Well, I thought. That’s messed up.

Instead, I whispered “it’s OK” over and over into his curly hair. Before I even had the chance to mime the suggestion, Levi bolted downstairs to get an ice pack. Sam fawned over her injured brother, rubbing his back as I assessed the damage to his toe. “Want me to read to you?” she cooed, and Benji nodded, swiping the Hulk puncher across his teary face and squirming out of my lap. Levi returned with the ice, and I held it against Benji’s little foot as the three kids sprawled on their bellies reading with their arms draped over each other’s backs.

It was the cutest, coziest, proudest of moments, and I did, obviously, kvell my head off. But also I found myself thinking: So, to achieve shalom bayit, I need to… not talk? The “Shaboom!” episode made no mention of inflamed vocal chords, but is that the answer? Actually, should I maybe just not be here?

Of course not (for legal reasons, among others). And maybe I’m giving my malfunctioning throat too much credit. Maybe everything went smoothly because the kids knew it was my birthday, or felt bad I was sick, or maybe it was a full moon or Mercury was in retrograde or something. There are too many variables to determine a cause. Probably it wasn’t any one thing. But I suspect the combination of that night’s playfulness, togetherness and quiet had a lot to do with it.

Just as it’s hard for me to stay calm amid their outbursts and miscellaneous household chaos, it’s probably hard for them to stay calm amid my nagging or snapping. A kind of feedback loop. I know I can’t control their input into that loop, but that night showed me the value of trying to control mine. It felt, I suppose, like a lesson in taking a step back.
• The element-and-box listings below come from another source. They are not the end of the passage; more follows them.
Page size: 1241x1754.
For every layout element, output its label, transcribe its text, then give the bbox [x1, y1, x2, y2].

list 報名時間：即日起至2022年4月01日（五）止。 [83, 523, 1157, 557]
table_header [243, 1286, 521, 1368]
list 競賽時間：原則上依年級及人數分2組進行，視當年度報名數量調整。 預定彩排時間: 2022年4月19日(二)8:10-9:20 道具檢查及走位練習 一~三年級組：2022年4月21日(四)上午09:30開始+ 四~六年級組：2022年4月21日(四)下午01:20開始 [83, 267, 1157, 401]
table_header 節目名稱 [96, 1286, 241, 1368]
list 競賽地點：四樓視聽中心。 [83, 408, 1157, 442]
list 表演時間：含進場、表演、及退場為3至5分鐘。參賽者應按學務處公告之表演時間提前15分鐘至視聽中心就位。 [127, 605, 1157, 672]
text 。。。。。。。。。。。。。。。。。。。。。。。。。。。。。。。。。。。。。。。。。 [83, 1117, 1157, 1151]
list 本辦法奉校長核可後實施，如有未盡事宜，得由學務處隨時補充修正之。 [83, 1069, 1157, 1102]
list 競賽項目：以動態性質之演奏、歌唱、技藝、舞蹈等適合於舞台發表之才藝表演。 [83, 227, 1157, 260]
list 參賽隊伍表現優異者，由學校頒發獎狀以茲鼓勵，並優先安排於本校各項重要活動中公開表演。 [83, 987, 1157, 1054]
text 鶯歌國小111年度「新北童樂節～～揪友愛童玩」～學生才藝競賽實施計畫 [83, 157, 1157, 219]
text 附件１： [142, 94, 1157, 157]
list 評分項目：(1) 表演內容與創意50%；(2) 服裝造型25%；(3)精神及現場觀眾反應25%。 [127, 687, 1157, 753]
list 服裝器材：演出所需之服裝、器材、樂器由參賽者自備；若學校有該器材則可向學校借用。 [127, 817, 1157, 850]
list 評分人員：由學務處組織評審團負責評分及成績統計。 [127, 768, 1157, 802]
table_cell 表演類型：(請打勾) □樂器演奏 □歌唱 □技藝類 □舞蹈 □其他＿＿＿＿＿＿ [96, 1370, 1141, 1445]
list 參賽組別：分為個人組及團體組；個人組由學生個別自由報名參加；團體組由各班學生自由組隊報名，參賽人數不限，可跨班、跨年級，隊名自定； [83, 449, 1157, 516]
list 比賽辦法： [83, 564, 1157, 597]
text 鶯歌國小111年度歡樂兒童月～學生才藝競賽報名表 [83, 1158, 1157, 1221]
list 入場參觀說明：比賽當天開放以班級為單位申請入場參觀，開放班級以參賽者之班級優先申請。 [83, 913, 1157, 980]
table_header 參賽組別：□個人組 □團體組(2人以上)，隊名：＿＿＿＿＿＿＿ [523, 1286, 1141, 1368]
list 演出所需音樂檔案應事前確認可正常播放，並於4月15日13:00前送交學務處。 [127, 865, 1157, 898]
In spending a second to decide what I’d actually like to say and in which tone I’d like to say it, or a beat to let them figure things out on their own.

I don’t think we can necessarily orchestrate shalom bayit, nor should we blame ourselves when experiencing the opposite (kvetchy bayit? Meshuga bayit?). I’d just like to try to set the tone.

For anyone wondering the exact number of times I’ve lost my patience since having this epiphany, the answer is one million. Recovering from laryngitis is apparently a lot simpler and quicker than rewiring the brain. But it’s something to work toward. Meanwhile, there’s always slicha.